◆ TEXTO DE LEITURA
•••

Os interesses italianos nos Balcãs foram ignorados. Por
causa disso, a Itália concordou em apoiar a Rússia nas suas ambições sobre os
Estreitos enquanto a Rússia apoiaria a Itália nas suas ambições sobre Tripoli.
Na Sérvia, a situação provocou um exacerbamento do nacionalismo. Após a
anexação da Bósnia-Herzegovina, ainda em 1908, foi criado um grupo nacionalista
chamado Narodna Odbrana (A Defesa do
Povo) que durante as Guerras dos Balcãs (1912-1913) cometeram diversos crimes
sobre a população não sérvia em territórios conquistados. Esta veio a ser uma
organização de fachada para outra chamada “Unificação ou Morte”, também
conhecida como “Mão Negra” sobre a qual caiu a responsabilidade pelo
planeamento e execução do assassinato do arquiduque Francisco
Ferdinando da Áustria em Julho de 1914.

•••

◆ DADOS FORNECIDOS
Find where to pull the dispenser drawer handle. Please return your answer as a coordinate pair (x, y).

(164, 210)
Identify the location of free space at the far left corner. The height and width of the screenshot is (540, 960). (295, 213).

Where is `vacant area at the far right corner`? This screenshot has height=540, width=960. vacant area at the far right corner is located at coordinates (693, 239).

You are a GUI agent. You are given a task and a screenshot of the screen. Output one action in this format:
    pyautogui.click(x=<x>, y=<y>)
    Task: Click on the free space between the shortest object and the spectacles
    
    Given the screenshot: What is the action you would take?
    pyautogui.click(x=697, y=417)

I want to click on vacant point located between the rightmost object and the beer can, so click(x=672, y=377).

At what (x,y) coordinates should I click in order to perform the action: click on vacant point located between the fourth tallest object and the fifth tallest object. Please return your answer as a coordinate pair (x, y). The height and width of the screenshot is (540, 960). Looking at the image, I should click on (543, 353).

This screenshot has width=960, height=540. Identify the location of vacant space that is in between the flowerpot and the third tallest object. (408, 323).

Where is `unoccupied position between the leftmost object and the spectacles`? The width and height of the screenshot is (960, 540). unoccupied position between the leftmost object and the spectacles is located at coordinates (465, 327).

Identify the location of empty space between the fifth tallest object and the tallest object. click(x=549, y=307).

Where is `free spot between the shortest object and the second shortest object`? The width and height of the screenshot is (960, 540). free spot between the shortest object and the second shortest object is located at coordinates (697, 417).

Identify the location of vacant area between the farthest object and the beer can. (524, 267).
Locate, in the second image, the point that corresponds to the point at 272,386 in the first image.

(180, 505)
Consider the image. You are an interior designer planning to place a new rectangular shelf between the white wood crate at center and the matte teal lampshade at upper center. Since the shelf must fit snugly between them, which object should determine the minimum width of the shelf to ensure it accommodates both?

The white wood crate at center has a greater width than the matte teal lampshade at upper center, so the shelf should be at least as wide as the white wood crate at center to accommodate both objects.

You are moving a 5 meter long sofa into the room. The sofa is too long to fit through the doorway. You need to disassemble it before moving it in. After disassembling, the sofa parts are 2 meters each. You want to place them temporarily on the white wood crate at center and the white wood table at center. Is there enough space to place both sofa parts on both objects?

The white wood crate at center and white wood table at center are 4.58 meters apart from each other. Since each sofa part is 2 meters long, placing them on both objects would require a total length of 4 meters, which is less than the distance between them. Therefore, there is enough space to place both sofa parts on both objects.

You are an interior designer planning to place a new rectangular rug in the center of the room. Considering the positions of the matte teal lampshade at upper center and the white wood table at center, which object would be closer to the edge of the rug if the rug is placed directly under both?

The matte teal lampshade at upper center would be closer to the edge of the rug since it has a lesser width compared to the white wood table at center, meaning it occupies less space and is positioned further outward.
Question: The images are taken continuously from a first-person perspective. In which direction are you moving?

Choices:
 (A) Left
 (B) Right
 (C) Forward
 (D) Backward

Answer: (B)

•••

◆ TAREFA A REALIZAR
Responda a estas perguntas com base no texto de leitura:
1. Em que ambições da Rússia a Itália concordou em apoiá-la?
2. Que nome teve o grupo nacionalista criado na Sérvia após a anexação da Bósnia-Herzegovina?
3. Por que outro nome era conhecida a organização "Unificação ou Morte"?

◆ RESULTADO
1. Nas suas ambições sobre os Estreitos.
2. Narodna Odbrana (A Defesa do Povo).
3. "Mão Negra".